The Foundation would be a poorer institution had Norman not been part of it.
Peter Harris, a former Trustee of the Michael Sieff Foundation, passed away in August 2020. Peter was the Official Solicitor from 1993 to 1999. He made a substantial contribution to child welfare and child protection services. When he retired he accepted an invitation to become a Trustee of the Foundation.

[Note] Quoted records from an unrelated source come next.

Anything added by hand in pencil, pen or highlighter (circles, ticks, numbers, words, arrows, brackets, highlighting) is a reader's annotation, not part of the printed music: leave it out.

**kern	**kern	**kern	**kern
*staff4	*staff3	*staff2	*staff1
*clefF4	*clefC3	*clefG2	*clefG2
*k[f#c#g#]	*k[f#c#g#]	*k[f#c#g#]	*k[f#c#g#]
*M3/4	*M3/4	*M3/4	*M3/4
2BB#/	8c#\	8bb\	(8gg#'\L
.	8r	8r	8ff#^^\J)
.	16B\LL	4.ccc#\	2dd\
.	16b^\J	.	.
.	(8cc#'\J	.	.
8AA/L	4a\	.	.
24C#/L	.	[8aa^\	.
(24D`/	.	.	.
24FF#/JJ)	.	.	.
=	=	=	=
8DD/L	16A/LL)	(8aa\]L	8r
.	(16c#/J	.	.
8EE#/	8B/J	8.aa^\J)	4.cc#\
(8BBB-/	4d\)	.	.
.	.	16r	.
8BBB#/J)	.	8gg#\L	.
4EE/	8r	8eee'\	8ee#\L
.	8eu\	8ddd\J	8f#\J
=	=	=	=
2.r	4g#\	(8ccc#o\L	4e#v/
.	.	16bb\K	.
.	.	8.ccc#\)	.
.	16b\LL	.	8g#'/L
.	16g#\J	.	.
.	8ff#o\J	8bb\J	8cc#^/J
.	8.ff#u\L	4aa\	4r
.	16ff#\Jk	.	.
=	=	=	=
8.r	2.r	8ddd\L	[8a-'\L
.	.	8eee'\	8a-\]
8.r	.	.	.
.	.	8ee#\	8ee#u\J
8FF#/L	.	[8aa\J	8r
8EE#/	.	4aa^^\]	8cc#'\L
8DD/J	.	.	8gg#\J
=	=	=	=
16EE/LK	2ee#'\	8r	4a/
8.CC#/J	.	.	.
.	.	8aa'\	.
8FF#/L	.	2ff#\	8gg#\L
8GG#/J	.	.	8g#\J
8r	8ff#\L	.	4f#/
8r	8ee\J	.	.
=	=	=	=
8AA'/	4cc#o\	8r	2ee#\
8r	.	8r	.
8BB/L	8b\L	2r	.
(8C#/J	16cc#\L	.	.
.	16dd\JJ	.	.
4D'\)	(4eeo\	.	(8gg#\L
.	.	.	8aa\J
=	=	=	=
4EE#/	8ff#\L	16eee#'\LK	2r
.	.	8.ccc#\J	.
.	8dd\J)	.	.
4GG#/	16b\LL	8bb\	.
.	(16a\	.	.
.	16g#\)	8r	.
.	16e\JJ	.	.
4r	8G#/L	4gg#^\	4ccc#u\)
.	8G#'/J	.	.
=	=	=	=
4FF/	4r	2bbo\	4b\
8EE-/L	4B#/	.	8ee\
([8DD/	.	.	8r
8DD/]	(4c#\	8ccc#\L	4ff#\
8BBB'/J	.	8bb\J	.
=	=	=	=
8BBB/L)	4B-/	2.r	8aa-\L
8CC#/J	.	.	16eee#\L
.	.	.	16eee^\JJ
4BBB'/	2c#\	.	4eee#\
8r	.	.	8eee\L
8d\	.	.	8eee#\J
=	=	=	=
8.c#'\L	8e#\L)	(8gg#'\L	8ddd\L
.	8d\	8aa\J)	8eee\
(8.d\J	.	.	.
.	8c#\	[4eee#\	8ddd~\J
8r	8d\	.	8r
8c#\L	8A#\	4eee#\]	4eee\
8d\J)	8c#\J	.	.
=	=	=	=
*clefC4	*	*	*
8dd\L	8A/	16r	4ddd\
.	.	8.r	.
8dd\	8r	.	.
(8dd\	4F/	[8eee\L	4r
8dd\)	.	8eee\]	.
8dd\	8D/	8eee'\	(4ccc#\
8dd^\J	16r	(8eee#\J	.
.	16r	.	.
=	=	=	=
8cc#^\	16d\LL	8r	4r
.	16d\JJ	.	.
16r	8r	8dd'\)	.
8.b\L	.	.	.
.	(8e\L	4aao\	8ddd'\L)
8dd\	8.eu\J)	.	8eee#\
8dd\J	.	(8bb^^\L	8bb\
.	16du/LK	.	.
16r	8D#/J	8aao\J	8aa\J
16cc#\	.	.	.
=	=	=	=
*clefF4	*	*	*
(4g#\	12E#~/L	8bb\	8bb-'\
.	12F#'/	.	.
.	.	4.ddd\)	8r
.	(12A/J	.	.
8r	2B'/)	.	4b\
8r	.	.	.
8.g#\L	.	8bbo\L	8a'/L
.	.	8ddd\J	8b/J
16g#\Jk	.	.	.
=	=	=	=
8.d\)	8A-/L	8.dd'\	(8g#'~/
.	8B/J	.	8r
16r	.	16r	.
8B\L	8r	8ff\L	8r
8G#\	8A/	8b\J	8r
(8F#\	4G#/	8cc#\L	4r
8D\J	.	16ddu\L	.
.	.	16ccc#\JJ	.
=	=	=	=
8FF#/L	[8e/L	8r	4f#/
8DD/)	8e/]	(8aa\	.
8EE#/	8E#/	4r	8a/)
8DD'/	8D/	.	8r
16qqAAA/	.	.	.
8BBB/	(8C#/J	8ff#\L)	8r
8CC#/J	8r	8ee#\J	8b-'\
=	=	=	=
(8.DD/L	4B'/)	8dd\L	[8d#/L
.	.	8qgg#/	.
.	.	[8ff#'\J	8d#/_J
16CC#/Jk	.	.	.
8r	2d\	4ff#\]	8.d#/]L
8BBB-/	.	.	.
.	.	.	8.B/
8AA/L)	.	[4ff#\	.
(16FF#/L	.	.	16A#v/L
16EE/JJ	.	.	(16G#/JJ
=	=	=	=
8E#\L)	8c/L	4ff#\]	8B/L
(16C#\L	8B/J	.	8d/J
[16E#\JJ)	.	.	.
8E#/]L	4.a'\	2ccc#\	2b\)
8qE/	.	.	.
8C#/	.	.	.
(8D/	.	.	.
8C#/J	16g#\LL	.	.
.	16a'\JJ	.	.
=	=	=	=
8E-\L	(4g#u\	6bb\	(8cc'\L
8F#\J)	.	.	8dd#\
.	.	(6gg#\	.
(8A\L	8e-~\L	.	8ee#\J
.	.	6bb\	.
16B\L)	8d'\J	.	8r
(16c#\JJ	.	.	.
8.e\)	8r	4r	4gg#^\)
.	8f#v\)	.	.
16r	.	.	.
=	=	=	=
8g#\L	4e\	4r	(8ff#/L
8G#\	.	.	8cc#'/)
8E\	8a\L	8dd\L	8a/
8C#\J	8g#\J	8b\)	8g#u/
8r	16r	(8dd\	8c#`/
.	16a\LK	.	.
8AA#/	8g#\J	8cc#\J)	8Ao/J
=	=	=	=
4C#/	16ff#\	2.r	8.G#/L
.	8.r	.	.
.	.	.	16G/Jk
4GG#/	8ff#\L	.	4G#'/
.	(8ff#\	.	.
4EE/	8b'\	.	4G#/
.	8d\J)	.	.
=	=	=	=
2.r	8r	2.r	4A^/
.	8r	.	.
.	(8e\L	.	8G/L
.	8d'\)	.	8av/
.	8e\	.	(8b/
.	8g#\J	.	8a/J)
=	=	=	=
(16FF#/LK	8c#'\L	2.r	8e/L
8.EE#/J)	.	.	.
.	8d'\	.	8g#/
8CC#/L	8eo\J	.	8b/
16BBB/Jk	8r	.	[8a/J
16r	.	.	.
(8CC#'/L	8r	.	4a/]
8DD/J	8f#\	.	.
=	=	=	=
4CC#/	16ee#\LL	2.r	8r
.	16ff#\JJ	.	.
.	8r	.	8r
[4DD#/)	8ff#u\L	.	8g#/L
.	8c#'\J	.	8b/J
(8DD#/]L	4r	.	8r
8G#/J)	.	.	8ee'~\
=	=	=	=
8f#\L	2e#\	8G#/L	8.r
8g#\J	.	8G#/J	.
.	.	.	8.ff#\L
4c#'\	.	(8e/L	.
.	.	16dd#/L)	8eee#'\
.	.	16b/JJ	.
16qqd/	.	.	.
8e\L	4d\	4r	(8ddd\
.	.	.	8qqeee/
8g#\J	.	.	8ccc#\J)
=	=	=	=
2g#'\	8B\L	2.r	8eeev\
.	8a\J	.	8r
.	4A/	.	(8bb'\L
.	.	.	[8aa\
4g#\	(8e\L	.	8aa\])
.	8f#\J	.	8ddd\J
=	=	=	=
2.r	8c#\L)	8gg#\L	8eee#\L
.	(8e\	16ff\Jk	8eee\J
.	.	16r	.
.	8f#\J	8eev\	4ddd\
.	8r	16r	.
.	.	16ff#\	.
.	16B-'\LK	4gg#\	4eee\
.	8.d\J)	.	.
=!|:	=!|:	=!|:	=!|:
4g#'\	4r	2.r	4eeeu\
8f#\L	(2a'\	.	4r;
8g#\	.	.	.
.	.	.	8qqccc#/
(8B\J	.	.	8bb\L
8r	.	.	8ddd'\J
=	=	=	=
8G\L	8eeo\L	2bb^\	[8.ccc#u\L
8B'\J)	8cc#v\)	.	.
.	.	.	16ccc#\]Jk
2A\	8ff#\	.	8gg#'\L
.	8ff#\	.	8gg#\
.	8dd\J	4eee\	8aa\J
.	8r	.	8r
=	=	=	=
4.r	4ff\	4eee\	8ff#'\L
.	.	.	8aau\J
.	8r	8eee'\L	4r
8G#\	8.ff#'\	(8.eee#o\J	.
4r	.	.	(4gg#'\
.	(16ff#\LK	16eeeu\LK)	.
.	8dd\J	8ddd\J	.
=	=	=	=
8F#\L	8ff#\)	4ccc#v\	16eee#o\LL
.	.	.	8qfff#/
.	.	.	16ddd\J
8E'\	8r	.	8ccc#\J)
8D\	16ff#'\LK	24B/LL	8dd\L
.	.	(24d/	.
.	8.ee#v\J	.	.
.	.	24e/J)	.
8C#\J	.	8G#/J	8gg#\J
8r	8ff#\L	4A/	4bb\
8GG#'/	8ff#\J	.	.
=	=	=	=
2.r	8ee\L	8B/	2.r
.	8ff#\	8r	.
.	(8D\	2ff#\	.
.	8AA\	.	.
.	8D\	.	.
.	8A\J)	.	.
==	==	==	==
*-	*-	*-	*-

He played an important role in our work, in particular as Secretary and in setting up the current charitable status in 2005. He continued to serve as a Trustee until 2007.
David Jefferies CBE, a much valued Trustee of the Foundation since 2004 passed away on 19 March 2016. David was Past Chairman of National Grid Group PLC; Past Master of the Worshipful Company, Wax Chandlers; Fellow of the Royal Academy of Engineering; Hon. Vice President British Limbless Ex Servicemen’s Association; Parliamentary Group for Energy Studies, Life Member.
Rupert Hughes, a former trustee of the Michael Sieff Foundation, passed away in August 2015. On retirement in 1997 Rupert became a Trustee and remained so until 2003. Thereafter he contributed his considerable wisdom to the organisation of Sieff conferences at Cumberland Lodge and most recently as part of a Sieff group discussing the setting up of the Carlile Inquiry Report and the recommendations emerging from it.